▸ **TASK**
Lay out the lines from the one containing "collection date: 1940-07-20" through the end as a two-column CSV with the headers field and value. Give one row per line, with each part in its own quoted field and any line breaks replaced by spaces.

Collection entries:
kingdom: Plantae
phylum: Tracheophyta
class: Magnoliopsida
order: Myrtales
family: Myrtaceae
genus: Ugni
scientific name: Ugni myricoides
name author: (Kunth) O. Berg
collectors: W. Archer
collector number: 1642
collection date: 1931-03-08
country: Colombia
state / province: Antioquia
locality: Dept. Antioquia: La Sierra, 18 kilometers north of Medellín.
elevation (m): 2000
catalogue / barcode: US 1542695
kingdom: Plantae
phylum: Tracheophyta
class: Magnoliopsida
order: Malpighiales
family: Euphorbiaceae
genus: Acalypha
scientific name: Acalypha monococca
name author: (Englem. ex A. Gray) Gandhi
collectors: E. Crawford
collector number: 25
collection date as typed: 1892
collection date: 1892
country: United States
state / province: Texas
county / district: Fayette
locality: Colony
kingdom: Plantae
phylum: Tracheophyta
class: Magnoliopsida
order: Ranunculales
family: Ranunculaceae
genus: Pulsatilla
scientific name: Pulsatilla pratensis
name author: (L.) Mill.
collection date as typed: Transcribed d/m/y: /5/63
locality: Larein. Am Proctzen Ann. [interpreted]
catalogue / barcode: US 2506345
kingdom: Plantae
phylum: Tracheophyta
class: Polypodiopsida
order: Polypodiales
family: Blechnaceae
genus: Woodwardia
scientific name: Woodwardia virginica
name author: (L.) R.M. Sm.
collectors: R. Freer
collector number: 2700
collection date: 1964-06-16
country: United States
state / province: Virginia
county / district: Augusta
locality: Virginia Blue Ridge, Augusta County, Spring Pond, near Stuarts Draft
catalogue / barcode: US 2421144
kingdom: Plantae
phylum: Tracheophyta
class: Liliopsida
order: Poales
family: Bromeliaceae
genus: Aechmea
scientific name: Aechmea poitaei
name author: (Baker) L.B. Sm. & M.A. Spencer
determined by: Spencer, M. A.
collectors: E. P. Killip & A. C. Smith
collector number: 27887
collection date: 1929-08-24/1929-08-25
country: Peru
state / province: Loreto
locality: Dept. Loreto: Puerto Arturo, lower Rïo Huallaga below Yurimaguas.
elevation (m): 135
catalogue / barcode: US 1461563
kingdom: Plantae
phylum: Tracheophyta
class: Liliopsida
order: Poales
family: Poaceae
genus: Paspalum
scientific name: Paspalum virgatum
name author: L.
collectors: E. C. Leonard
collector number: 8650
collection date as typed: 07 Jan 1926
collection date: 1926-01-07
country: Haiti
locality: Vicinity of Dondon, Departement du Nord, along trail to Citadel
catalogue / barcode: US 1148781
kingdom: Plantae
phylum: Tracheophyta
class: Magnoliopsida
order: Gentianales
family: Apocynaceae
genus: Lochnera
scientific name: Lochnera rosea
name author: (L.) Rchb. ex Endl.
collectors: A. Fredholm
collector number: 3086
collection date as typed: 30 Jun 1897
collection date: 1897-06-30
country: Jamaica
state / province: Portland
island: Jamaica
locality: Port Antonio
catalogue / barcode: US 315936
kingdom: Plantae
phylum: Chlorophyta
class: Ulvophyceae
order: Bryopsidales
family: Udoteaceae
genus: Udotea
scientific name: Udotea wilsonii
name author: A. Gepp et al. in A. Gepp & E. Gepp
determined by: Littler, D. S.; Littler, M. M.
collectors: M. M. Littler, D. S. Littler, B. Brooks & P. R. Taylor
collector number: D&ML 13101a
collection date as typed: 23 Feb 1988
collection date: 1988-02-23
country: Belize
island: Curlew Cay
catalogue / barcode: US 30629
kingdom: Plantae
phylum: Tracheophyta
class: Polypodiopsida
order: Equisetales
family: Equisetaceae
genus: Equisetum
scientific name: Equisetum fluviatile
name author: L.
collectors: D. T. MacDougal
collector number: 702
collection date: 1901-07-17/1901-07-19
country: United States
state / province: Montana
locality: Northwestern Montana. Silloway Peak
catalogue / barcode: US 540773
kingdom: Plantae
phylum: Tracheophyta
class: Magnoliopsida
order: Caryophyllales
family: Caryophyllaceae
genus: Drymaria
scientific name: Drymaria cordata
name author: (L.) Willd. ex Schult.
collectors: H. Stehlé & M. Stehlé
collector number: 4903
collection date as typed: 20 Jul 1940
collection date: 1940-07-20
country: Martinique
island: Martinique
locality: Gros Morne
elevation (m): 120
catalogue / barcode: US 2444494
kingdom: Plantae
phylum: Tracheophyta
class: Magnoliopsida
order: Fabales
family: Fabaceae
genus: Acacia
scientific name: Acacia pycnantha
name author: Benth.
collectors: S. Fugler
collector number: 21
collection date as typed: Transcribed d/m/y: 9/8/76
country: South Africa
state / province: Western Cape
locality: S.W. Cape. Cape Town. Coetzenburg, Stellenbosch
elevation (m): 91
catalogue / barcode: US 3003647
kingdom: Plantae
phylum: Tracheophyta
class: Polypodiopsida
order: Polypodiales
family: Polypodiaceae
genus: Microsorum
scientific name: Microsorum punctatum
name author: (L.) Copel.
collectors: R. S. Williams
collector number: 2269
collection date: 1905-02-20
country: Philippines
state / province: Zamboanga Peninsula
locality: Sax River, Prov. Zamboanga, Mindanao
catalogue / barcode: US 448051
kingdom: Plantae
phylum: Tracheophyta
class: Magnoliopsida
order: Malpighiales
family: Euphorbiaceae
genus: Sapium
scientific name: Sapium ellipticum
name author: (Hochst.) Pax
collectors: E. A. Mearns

▸ **ANSWER TO THIS TASK**
field,value
"collection date:","1940-07-20"
"country:","Martinique"
"island:","Martinique"
"locality:","Gros Morne"
"elevation (m):","120"
"catalogue / barcode:","US 2444494"
"kingdom:","Plantae"
"phylum:","Tracheophyta"
"class:","Magnoliopsida"
"order:","Fabales"
"family:","Fabaceae"
"genus:","Acacia"
"scientific name:","Acacia pycnantha"
"name author:","Benth."
"collectors:","S. Fugler"
"collector number:","21"
"collection date as typed:","Transcribed d/m/y: 9/8/76"
"country:","South Africa"
"state / province:","Western Cape"
"locality:","S.W. Cape. Cape Town. Coetzenburg, Stellenbosch"
"elevation (m):","91"
"catalogue / barcode:","US 3003647"
"kingdom:","Plantae"
"phylum:","Tracheophyta"
"class:","Polypodiopsida"
"order:","Polypodiales"
"family:","Polypodiaceae"
"genus:","Microsorum"
"scientific name:","Microsorum punctatum"
"name author:","(L.) Copel."
"collectors:","R. S. Williams"
"collector number:","2269"
"collection date:","1905-02-20"
"country:","Philippines"
"state / province:","Zamboanga Peninsula"
"locality:","Sax River, Prov. Zamboanga, Mindanao"
"catalogue / barcode:","US 448051"
"kingdom:","Plantae"
"phylum:","Tracheophyta"
"class:","Magnoliopsida"
"order:","Malpighiales"
"family:","Euphorbiaceae"
"genus:","Sapium"
"scientific name:","Sapium ellipticum"
"name author:","(Hochst.) Pax"
"collectors:","E. A. Mearns"